Damn… 52 pages worth of post on the pflow… not bad…
Thought I would ask a question on the hair lookalike system that one could do with the help of pflow…
I doint somthing like a bearded man, now the truble is that the beard and the hair is on the same mesh… witch means that I can’t just use mesh select to select wich faces that should make the hair/beard do to the fact that they are of diffrent color and lenght, so the question is is it posible to make the pflow emit particel from a spesific material id and not the others, ie from id1 hair, from id2 beard and not anything from id nr 3-5…

(the dude looks quite funny with hair on his teeth but thats not the way I whant it…)

TNX for an exelent tread!


#777

vfxwiz, the way to drive RB with PF is a little bit brain dead :confused:
you have to use a PF script to drive your objects (collected in a RB collection). your driven object must be “unyelding” because they are pre-animated before the simulation and… here is the problem!
this object is like “linked” to particles, so Reactor can’t see its transform key (of course, it has not). So you must use another script to collapse the transformations to keyframe for this object.
I think we use to talk about that earlier in this thread…

if anyone have a better solution… let us know

vfxwiz, tell us what you exactly wanna do


#778

The_Row, use a Position Object operator with the density By Material option. There you can also select the particle ID.

This uses a map to determine the amount of particles, so if you have grayscale selected then white parts will have the most ‘hairs’.

You can also use vertex colours as a grayscale map. This way you can easily apply the colouration on your mesh.

Rens

P.S.

To make use of vertex colours while at the same time not rendering them:

  • Make a multi/sub material;
  • use two slots, one with material ID X and one with mat. ID Y;
  • put your visible material in the first slot and your ‘particle mask’ material in the second;
  • give the second material a Vertex Colour Map in the diffuse slot, channel 0;
  • use mapping with the first material as you would normally do, make sure you use ID X, but use a VertexPaint modifer for your second material (ID Y);
  • start painting;
  • in PFlow, make sure you use ID Y with the Pos. Surface operator.

Hope this helps.


#779

Tnx Rens, now all thats left is to render the short 200 frames animation… the time left is… 50 hours… damn…


#780

Thanks for the quick reply Loran, everyone on this thread is really helpful.

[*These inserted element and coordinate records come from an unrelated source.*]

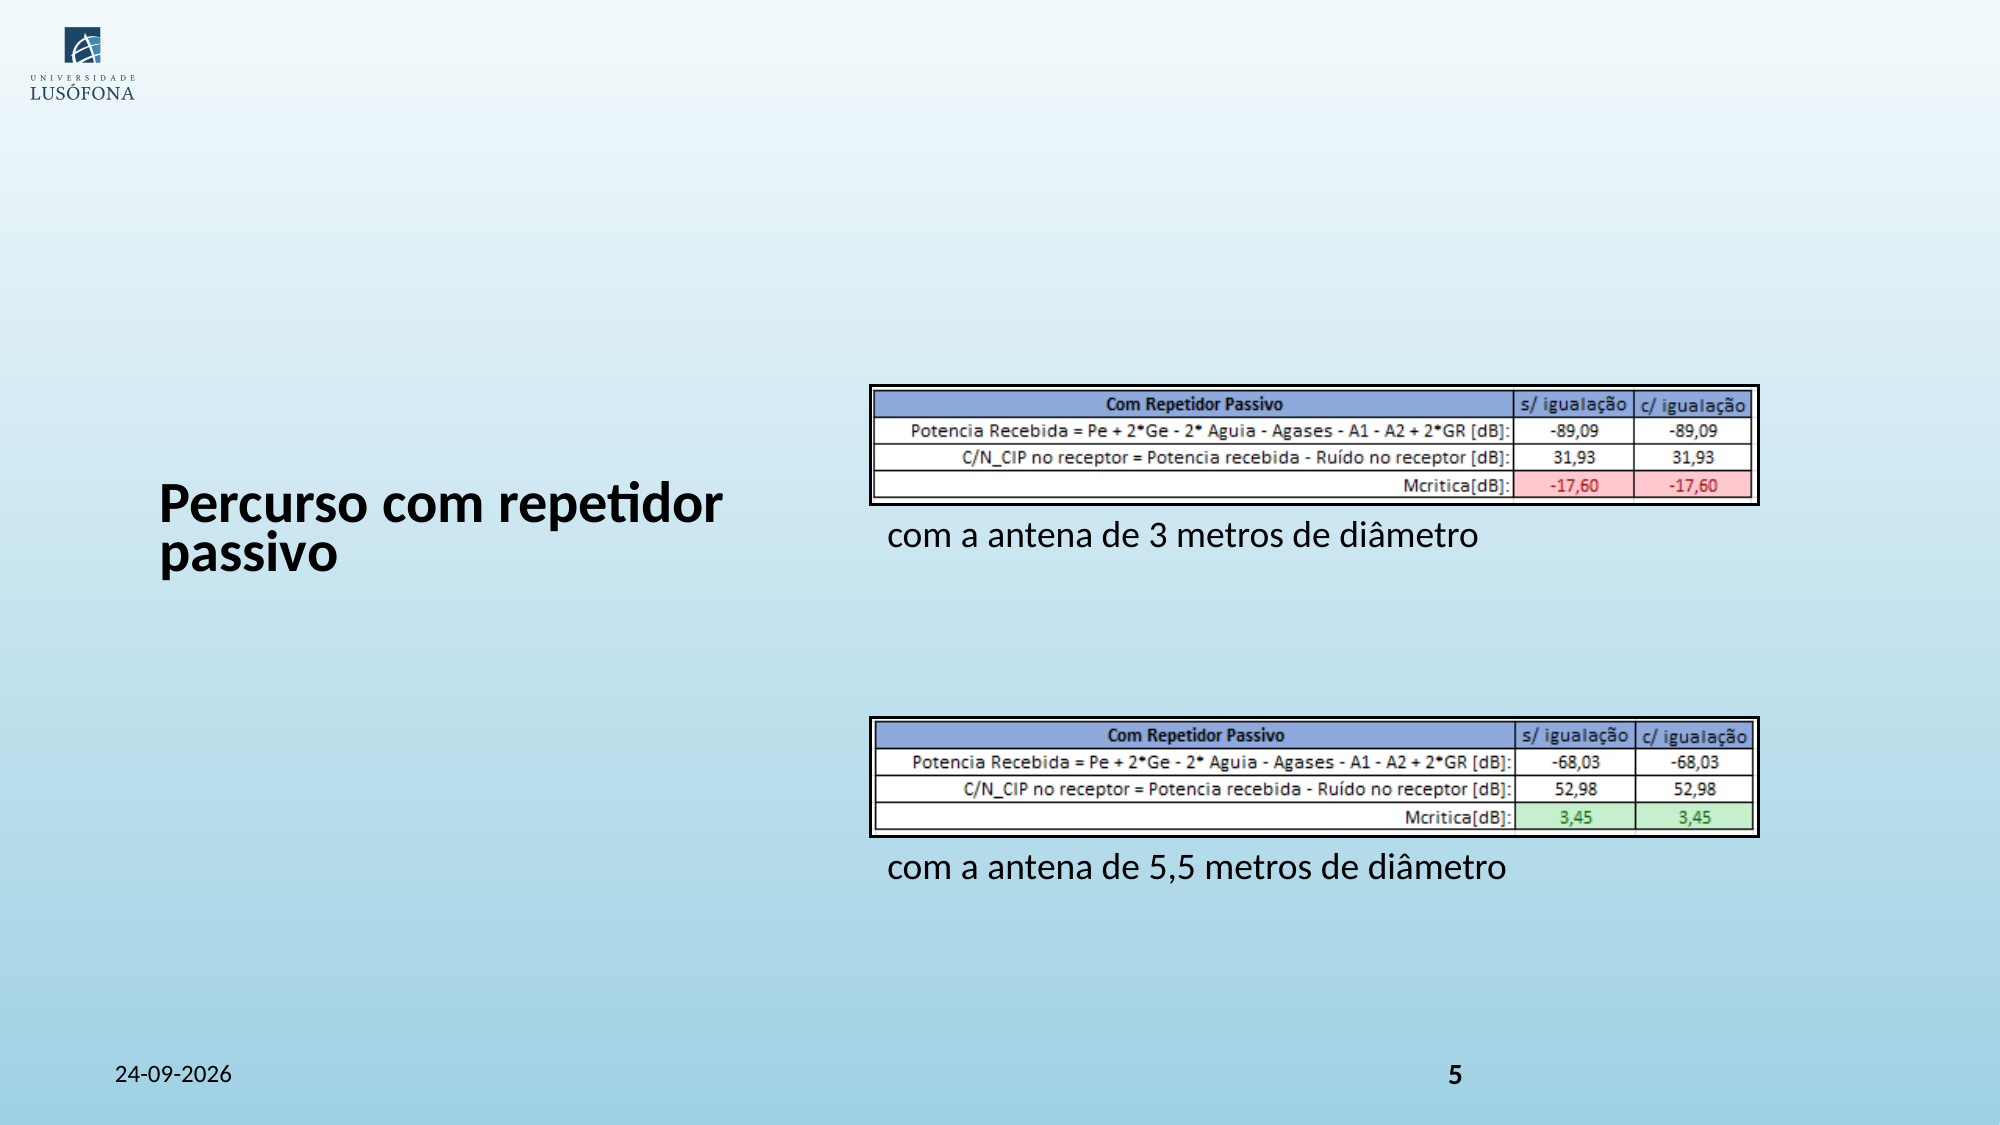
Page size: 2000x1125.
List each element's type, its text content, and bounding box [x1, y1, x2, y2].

picture [19, 19, 145, 108]
picture [872, 387, 1757, 503]
text_box 09/06/2023 [99, 1042, 567, 1103]
text_box Percurso com repetidor passivo [125, 475, 759, 650]
text_box com a antena de 5,5 metros de diâmetro [872, 838, 1748, 896]
text_box com a antena de 3 metros de diâmetro [872, 506, 1748, 564]
text_box [1432, 1042, 1900, 1103]
picture [872, 718, 1757, 835]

What my student has set up is a “cigar” box type model. Basically a box and a lid. She wants to have hundreds of moths come out of the box. She wants the moths to drive the hinged lid box lid open, meaning that they first spill out of the box as they’re trying to get the box lid open. We were trying to find a way to do this by using pflow to drive the reactor simulation of the hinged box lid. So far we’ve been unsuccessful in that effort. The only other way we’ve come up with is to fake it with animated (keyframed)moths but it takes more time and doesn’t look as realistic in my opinion. It does sound like it’s a pretty long and painful effort to get pflow to interact with reactor. Thanks for your help.